This is URGENT if you want to put a stop to NAIS. Please circulate this alert and the template letter to any e-mail or fax list you may have in order to blanket the country.
There are about 3,000 R-CALF USA members that receive this alert. This is so important that we are asking every R-CALF USA member to deliver a copy of this alert to at least one non-member to get them to also fax a letter to the Subcommittee.
Here is the Subcommittee’s Fax Number for faxing your personal letter: 202-225-4544.
Timing is everything. Please help us get thousands of personal letters from livestock producers, main-street businesses and consumers faxed to the Subcommittee before March 20. Good Luck!
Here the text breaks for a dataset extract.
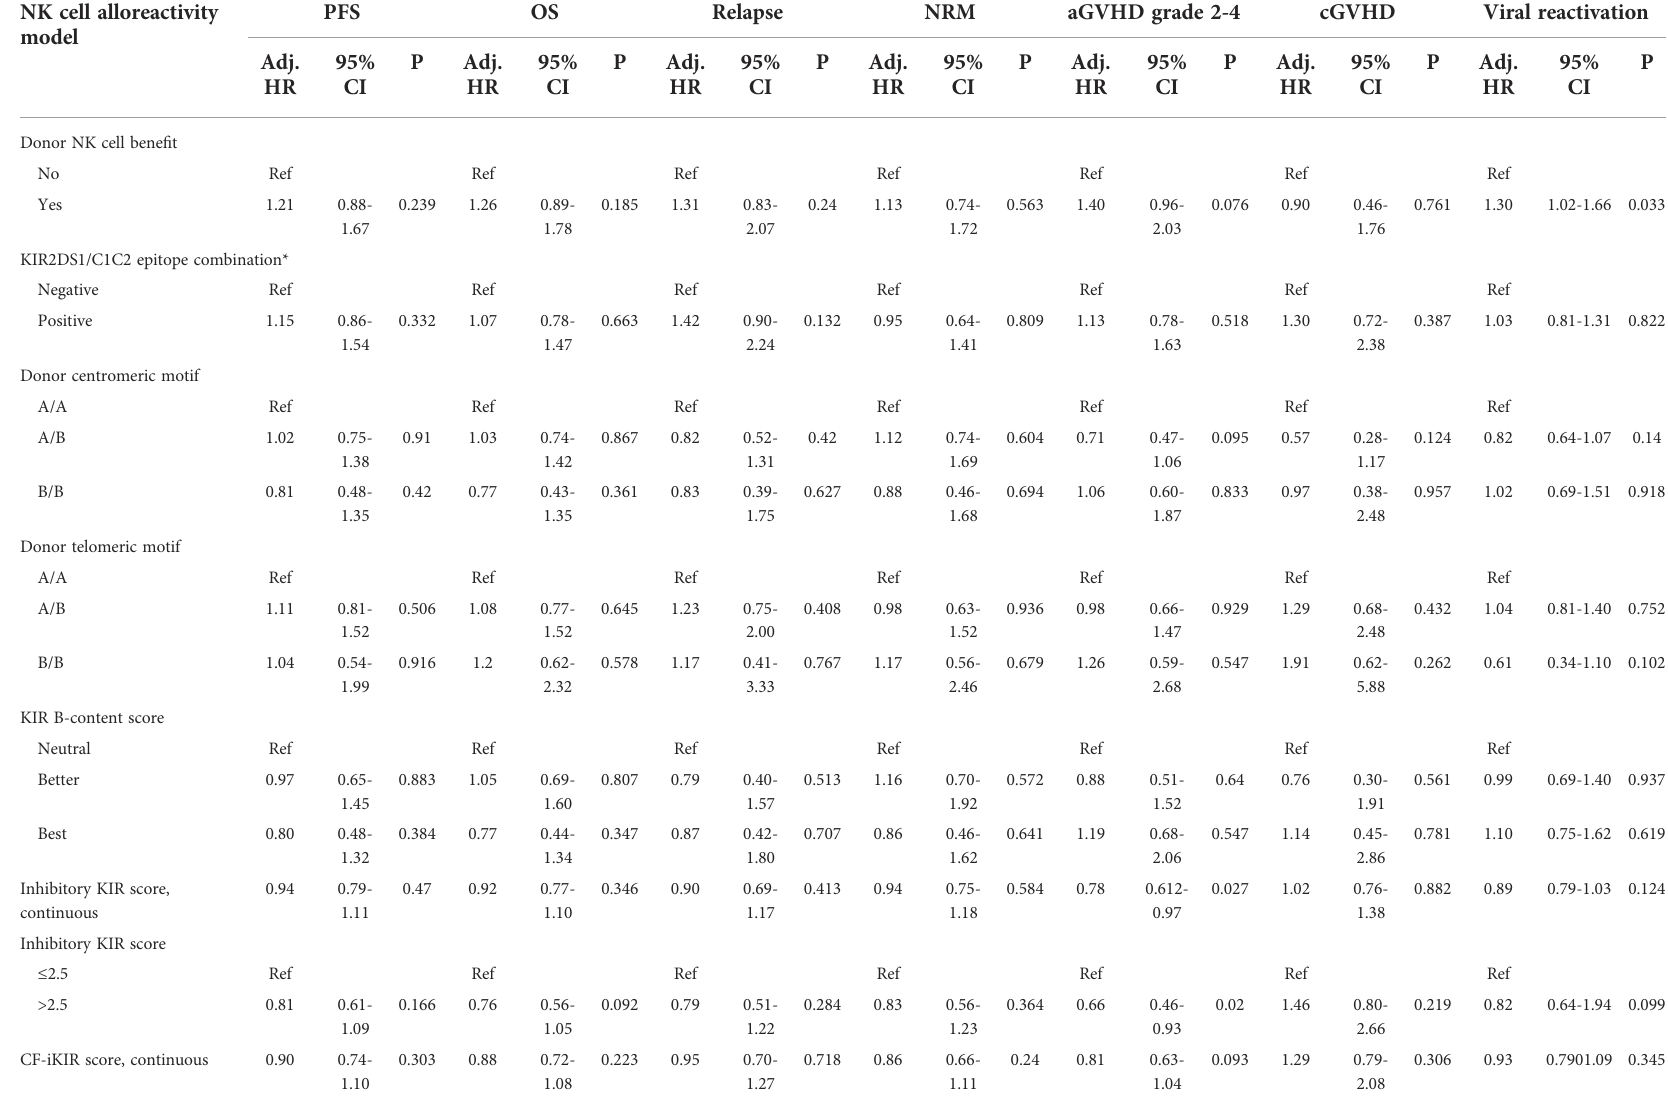
TABLE 3 Multivariable analysis of the effect of NK cell alloreactivity predicted by different models on haploidentical HSCT outcomes in our cohort (n = 354). NK cell alloreactivity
Here’s the one-page template letter (which also is posted on our Web site at www.r-calfusa.com):
[Put Date Here]
The Honorable David Scott
Chairman, House Committee on Agriculture
Subcommittee on Livestock, Dairy, and Poultry
1301 Longworth House Office Building
Washington, D.C. 20515-6001
Re: Testimony for March 11, 2009 Hearing on Review of Animal Identification Systems
Dear Chairman Scott and Subcommittee Members:
I am a [insert livestock producer and/or consumer] from [insert your town and state] and I urge you to reject the U.S. Department of Agriculture’s (USDA’s) National Animal Identification System (NAIS).
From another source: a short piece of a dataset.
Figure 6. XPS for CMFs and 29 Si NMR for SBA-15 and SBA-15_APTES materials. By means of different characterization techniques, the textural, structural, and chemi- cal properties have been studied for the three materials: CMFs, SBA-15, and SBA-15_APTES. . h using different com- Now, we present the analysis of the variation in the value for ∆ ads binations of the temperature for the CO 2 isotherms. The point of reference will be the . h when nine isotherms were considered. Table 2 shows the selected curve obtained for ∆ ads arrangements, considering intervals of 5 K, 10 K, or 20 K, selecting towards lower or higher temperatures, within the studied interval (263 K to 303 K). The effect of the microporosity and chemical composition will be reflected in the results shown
NAIS is government intrusion at its worst. It is un-American for Congress and USDA to force each U.S. farmer and rancher to register with, and report to, the federal government their real property, the number and species of livestock they own, the number of animals produced from each year’s production, and the date and location where their livestock are located or moved – even when their livestock are not moved in interstate commerce or sold for human consumption. With few exceptions, no other segment of America’s free enterprise system is subject to such a heightened level of direct government surveillance.
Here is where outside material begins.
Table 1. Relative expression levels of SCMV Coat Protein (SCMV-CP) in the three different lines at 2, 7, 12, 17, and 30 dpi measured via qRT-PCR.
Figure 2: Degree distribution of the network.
USDA and Congress are using fear tactics to justify NAIS. They claim the U.S. is behind other countries in disease preparedness and cannot effectively control and eradicate animal diseases. This is absurd. The U.S. veterinary infrastructure is the envy of the world. For decades, U.S. livestock producers worked with their local veterinarians, state veterinarians, and regional and national USDA veterinarians to make the U.S. livestock herd the healthiest herd in the world. It is dishonest and irresponsible to assert the U.S. is second behind any other country in its ability to prevent, control and eradicate animal diseases.